» Supplied material

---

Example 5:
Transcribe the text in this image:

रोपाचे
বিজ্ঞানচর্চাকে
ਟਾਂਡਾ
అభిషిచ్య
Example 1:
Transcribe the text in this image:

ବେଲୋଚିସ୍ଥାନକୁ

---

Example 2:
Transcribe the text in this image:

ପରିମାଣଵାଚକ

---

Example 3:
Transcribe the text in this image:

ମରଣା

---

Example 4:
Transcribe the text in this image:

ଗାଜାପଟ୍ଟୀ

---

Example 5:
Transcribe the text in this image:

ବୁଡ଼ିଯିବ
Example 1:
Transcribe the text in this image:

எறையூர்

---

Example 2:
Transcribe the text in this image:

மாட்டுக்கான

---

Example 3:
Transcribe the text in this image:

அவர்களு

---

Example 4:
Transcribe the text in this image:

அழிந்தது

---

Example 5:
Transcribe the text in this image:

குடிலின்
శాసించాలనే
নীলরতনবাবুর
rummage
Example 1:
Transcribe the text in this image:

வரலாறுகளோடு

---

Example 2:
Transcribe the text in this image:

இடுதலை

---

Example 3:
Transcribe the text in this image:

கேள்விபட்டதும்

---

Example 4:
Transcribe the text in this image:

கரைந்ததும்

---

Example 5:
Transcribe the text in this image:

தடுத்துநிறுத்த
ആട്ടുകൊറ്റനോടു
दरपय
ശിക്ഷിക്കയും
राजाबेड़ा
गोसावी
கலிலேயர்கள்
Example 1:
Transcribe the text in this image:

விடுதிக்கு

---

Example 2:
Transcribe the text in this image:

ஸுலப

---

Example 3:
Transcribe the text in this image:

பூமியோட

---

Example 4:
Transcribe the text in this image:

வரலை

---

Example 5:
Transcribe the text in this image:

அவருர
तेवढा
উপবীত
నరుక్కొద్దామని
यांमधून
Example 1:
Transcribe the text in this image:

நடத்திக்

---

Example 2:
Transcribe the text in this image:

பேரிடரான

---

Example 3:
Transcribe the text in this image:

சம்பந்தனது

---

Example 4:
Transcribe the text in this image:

» Requirement
The answer must be the full listing, repeated exactly.

» Result below
---

Example 5:
Transcribe the text in this image:

रोपाचे
বিজ্ঞানচর্চাকে
ਟਾਂਡਾ
అభిషిచ్య
Example 1:
Transcribe the text in this image:

ବେଲୋଚିସ୍ଥାନକୁ

---

Example 2:
Transcribe the text in this image:

ପରିମାଣଵାଚକ

---

Example 3:
Transcribe the text in this image:

ମରଣା

---

Example 4:
Transcribe the text in this image:

ଗାଜାପଟ୍ଟୀ

---

Example 5:
Transcribe the text in this image:

ବୁଡ଼ିଯିବ
Example 1:
Transcribe the text in this image:

எறையூர்

---

Example 2:
Transcribe the text in this image:

மாட்டுக்கான

---

Example 3:
Transcribe the text in this image:

அவர்களு

---

Example 4:
Transcribe the text in this image:

அழிந்தது

---

Example 5:
Transcribe the text in this image:

குடிலின்
శాసించాలనే
নীলরতনবাবুর
rummage
Example 1:
Transcribe the text in this image:

வரலாறுகளோடு

---

Example 2:
Transcribe the text in this image:

இடுதலை

---

Example 3:
Transcribe the text in this image:

கேள்விபட்டதும்

---

Example 4:
Transcribe the text in this image:

கரைந்ததும்

---

Example 5:
Transcribe the text in this image:

தடுத்துநிறுத்த
ആട്ടുകൊറ്റനോടു
दरपय
ശിക്ഷിക്കയും
राजाबेड़ा
गोसावी
கலிலேயர்கள்
Example 1:
Transcribe the text in this image:

விடுதிக்கு

---

Example 2:
Transcribe the text in this image:

ஸுலப

---

Example 3:
Transcribe the text in this image:

பூமியோட

---

Example 4:
Transcribe the text in this image:

வரலை

---

Example 5:
Transcribe the text in this image:

அவருர
तेवढा
উপবীত
నరుక్కొద్దామని
यांमधून
Example 1:
Transcribe the text in this image:

நடத்திக்

---

Example 2:
Transcribe the text in this image:

பேரிடரான

---

Example 3:
Transcribe the text in this image:

சம்பந்தனது

---

Example 4:
Transcribe the text in this image:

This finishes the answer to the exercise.